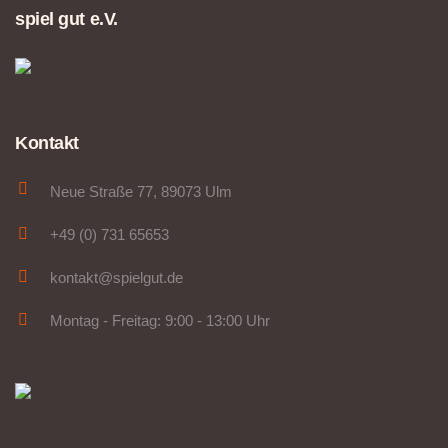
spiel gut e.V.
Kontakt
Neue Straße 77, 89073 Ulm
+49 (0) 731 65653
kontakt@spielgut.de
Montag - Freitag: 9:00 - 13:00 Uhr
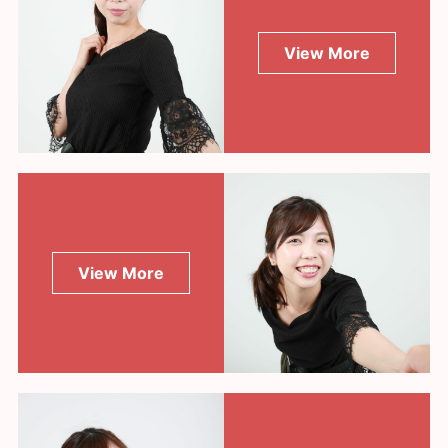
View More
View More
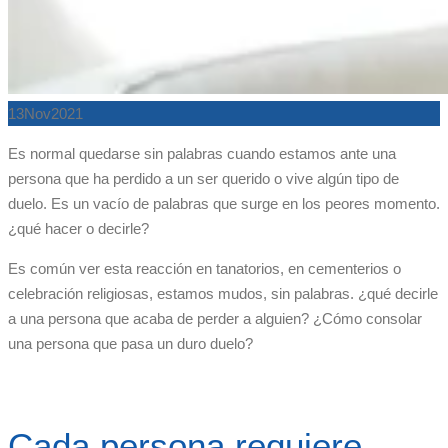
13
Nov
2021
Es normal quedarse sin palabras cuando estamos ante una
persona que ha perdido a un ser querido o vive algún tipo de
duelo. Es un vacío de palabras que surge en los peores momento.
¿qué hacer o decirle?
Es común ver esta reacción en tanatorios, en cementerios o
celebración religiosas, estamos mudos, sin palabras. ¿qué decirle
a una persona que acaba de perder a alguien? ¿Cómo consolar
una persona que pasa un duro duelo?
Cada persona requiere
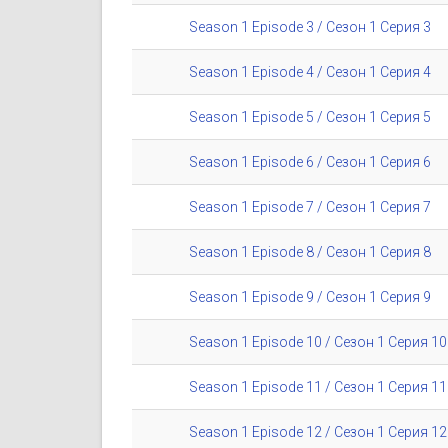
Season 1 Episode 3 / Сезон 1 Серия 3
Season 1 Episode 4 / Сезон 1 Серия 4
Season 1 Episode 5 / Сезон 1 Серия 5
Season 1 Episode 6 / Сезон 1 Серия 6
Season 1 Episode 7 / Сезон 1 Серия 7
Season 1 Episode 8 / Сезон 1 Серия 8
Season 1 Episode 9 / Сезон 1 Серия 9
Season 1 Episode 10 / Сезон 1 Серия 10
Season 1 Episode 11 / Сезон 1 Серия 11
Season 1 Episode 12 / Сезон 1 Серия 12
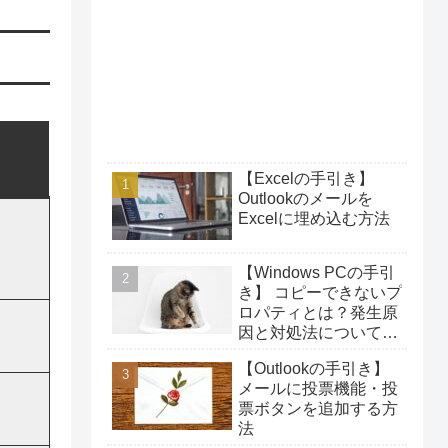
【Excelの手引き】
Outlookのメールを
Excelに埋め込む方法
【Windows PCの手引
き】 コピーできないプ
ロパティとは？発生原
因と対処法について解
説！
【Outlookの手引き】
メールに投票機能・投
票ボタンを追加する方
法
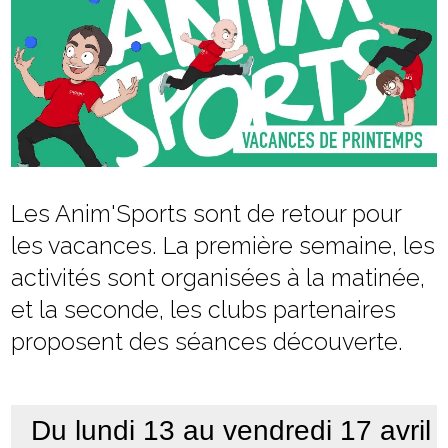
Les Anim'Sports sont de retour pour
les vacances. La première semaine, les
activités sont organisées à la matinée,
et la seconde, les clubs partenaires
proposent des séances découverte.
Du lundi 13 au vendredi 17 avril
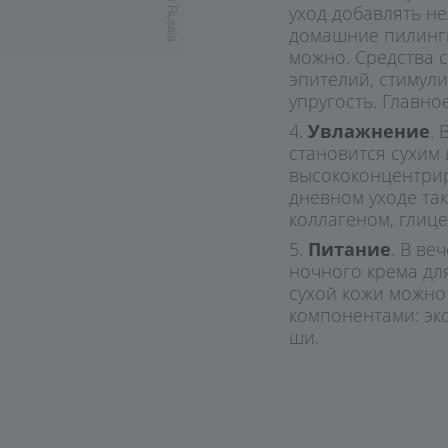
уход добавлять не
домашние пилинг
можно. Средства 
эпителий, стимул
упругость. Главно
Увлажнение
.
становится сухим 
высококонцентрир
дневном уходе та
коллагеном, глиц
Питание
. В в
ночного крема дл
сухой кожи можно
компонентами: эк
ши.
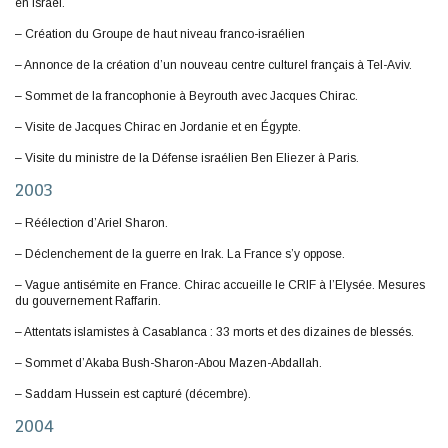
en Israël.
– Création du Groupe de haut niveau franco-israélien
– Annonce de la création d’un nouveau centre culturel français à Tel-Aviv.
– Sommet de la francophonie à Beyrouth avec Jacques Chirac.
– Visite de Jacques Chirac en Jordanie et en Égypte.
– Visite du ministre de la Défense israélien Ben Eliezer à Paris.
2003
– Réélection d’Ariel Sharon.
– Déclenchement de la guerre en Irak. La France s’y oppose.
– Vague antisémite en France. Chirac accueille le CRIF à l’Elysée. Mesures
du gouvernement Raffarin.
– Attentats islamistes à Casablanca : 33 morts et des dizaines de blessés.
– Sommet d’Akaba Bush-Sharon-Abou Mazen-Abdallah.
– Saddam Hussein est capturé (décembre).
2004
━━━━━━━━━━━━━━━━
What is being asked:
Images in the data above are to be skipped. Retype all other material exactly.

Worked solution:
spiel gut e.V.
Kontakt
Neue Straße 77, 89073 Ulm
+49 (0) 731 65653
kontakt@spielgut.de
Montag - Freitag: 9:00 - 13:00 Uhr
View More
View More
13
Nov
2021
Es normal quedarse sin palabras cuando estamos ante una
persona que ha perdido a un ser querido o vive algún tipo de
duelo. Es un vacío de palabras que surge en los peores momento.
¿qué hacer o decirle?
Es común ver esta reacción en tanatorios, en cementerios o
celebración religiosas, estamos mudos, sin palabras. ¿qué decirle
a una persona que acaba de perder a alguien? ¿Cómo consolar
una persona que pasa un duro duelo?
Cada persona requiere
Season 1 Episode 3 / Сезон 1 Серия 3
Season 1 Episode 4 / Сезон 1 Серия 4
Season 1 Episode 5 / Сезон 1 Серия 5
Season 1 Episode 6 / Сезон 1 Серия 6
Season 1 Episode 7 / Сезон 1 Серия 7
Season 1 Episode 8 / Сезон 1 Серия 8
Season 1 Episode 9 / Сезон 1 Серия 9
Season 1 Episode 10 / Сезон 1 Серия 10
Season 1 Episode 11 / Сезон 1 Серия 11
Season 1 Episode 12 / Сезон 1 Серия 12
【Excelの手引き】
Outlookのメールを
Excelに埋め込む方法
【Windows PCの手引
き】 コピーできないプ
ロパティとは？発生原
因と対処法について解
説！
【Outlookの手引き】
メールに投票機能・投
票ボタンを追加する方
法
Les Anim'Sports sont de retour pour
les vacances. La première semaine, les
activités sont organisées à la matinée,
et la seconde, les clubs partenaires
proposent des séances découverte.
Du lundi 13 au vendredi 17 avril
уход добавлять не
домашние пилинг
можно. Средства 
эпителий, стимул
упругость. Главно
Увлажнение
.
становится сухим 
высококонцентрир
дневном уходе та
коллагеном, глиц
Питание
. В в
ночного крема дл
сухой кожи можно
компонентами: эк
ши.
en Israël.
– Création du Groupe de haut niveau franco-israélien
– Annonce de la création d’un nouveau centre culturel français à Tel-Aviv.
– Sommet de la francophonie à Beyrouth avec Jacques Chirac.
– Visite de Jacques Chirac en Jordanie et en Égypte.
– Visite du ministre de la Défense israélien Ben Eliezer à Paris.
2003
– Réélection d’Ariel Sharon.
– Déclenchement de la guerre en Irak. La France s’y oppose.
– Vague antisémite en France. Chirac accueille le CRIF à l’Elysée. Mesures
du gouvernement Raffarin.
– Attentats islamistes à Casablanca : 33 morts et des dizaines de blessés.
– Sommet d’Akaba Bush-Sharon-Abou Mazen-Abdallah.
– Saddam Hussein est capturé (décembre).
2004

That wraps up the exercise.